A single number is the answer here: the count of lines in the records below in which the word "https" appears.

++++++++++

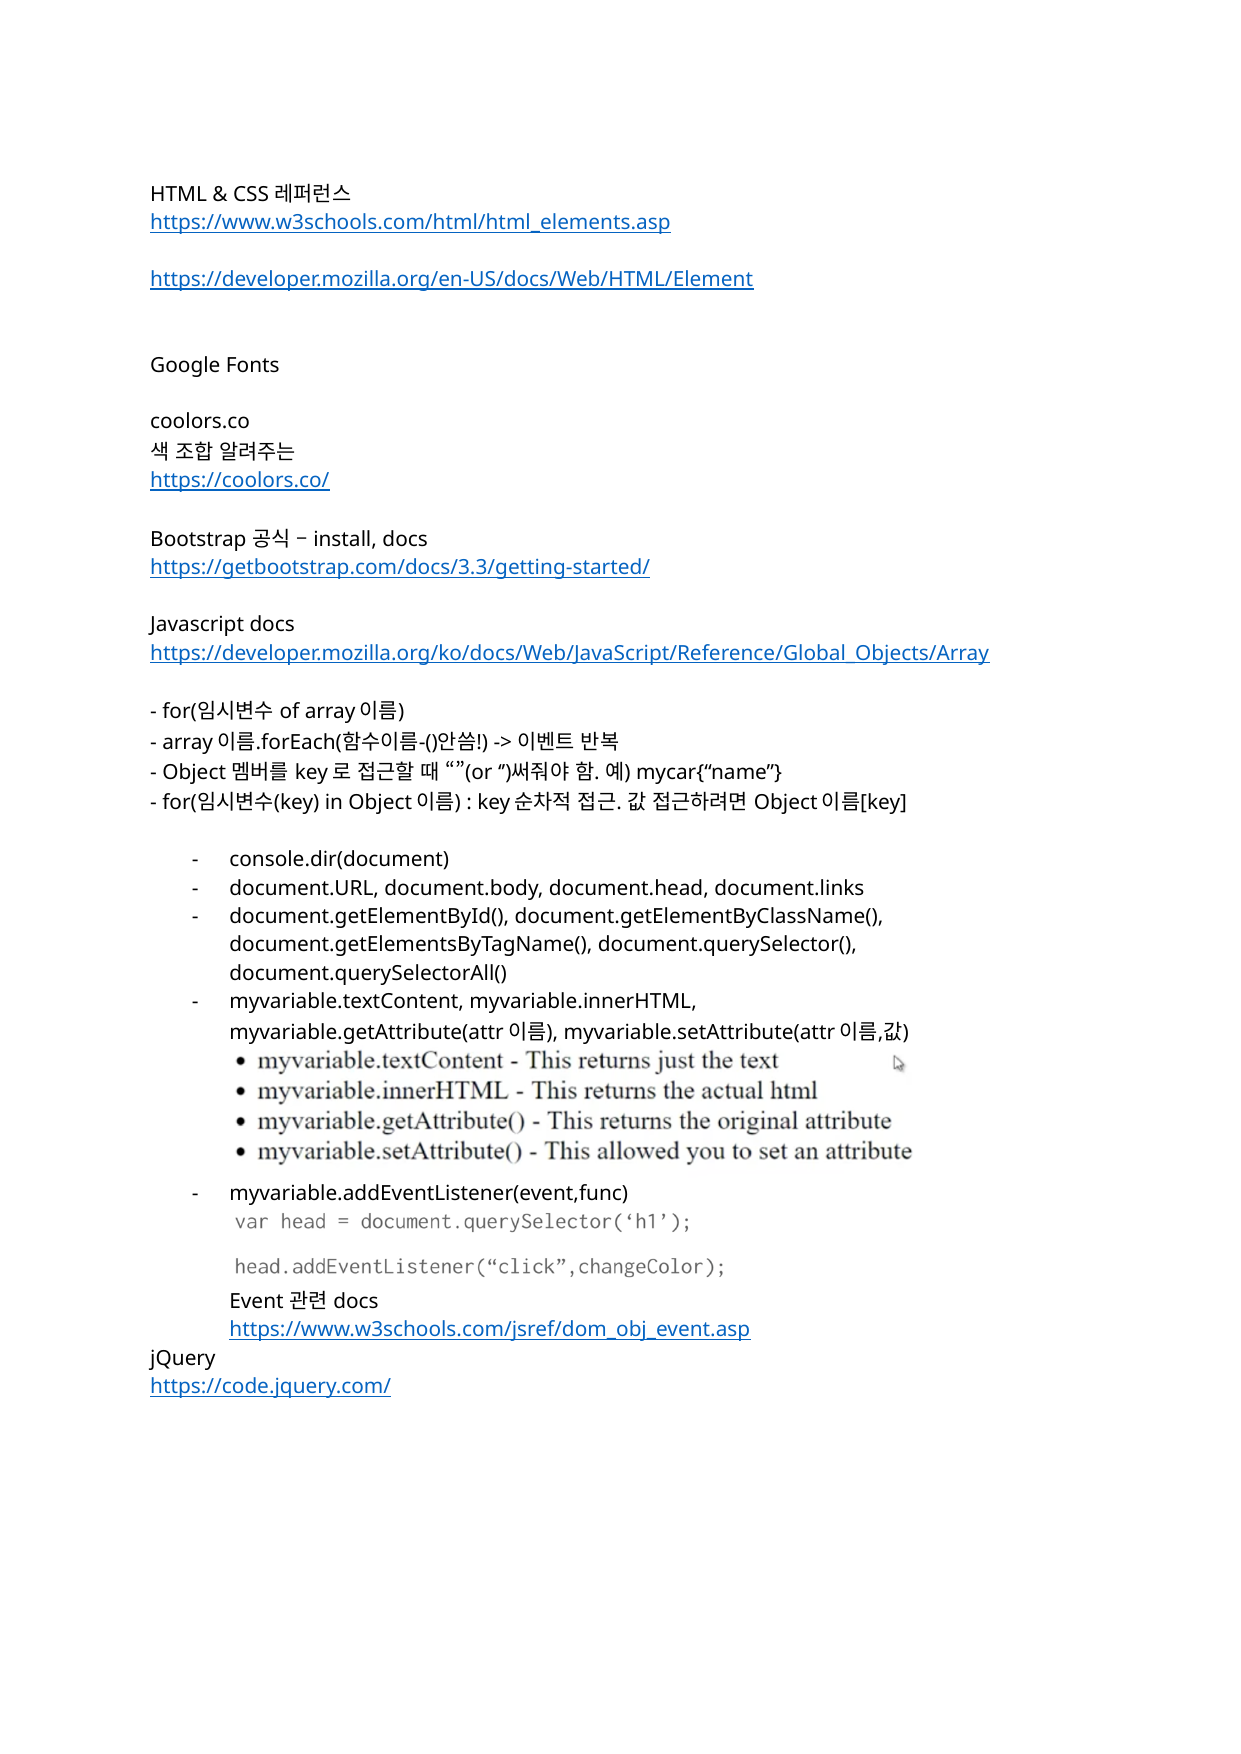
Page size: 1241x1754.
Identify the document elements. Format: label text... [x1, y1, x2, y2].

list myvariable.getAttribute(attr이름), myvariable.setAttribute(attr이름,값) [229, 1015, 1090, 1045]
list myvariable.addEventListener(event,func) [192, 1178, 1090, 1284]
text - array이름.forEach(함수이름-()안씀!) -> 이벤트 반복 [150, 725, 1090, 755]
text Google Fonts [150, 350, 1090, 378]
list document.getElementsByTagName(), document.querySelector(), [229, 929, 1090, 958]
text - for(임시변수(key) in Object이름) : key순차적 접근. 값 접근하려면 Object이름[key] [150, 786, 1090, 816]
text - for(임시변수 of array이름) [150, 694, 1090, 725]
list https://www.w3schools.com/jsref/dom_obj_event.asp [229, 1314, 1090, 1343]
text Bootstrap 공식 – install, docs [150, 522, 1090, 552]
text https://coolors.co/ [150, 465, 1090, 494]
list document.getElementById(), document.getElementByClassName(), [192, 901, 1090, 929]
text - Object 멤버를 key로 접근할 때 “”(or ‘’)써줘야 함. 예) mycar{“name”} [150, 755, 1090, 786]
list myvariable.textContent, myvariable.innerHTML, [192, 986, 1090, 1015]
text jQuery [150, 1343, 1090, 1371]
list document.querySelectorAll() [229, 958, 1090, 986]
text https://getbootstrap.com/docs/3.3/getting-started/ [150, 552, 1090, 581]
picture [229, 1045, 936, 1178]
text coolors.co [150, 407, 1090, 435]
text Javascript docs [150, 609, 1090, 638]
list console.dir(document) [192, 844, 1090, 873]
list document.URL, document.body, document.head, document.links [192, 873, 1090, 901]
picture [229, 1206, 728, 1285]
text https://code.jquery.com/ [150, 1371, 1090, 1400]
text https://developer.mozilla.org/ko/docs/Web/JavaScript/Reference/Global_Objects/Array [150, 638, 1090, 666]
text https://www.w3schools.com/html/html_elements.asp [150, 207, 1090, 236]
list Event 관련 docs [229, 1284, 1090, 1314]
text 색 조합 알려주는 [150, 435, 1090, 465]
text HTML & CSS 레퍼런스 [150, 177, 1090, 207]
text https://developer.mozilla.org/en-US/docs/Web/HTML/Element [150, 264, 1090, 293]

++++++++++

## Answer
7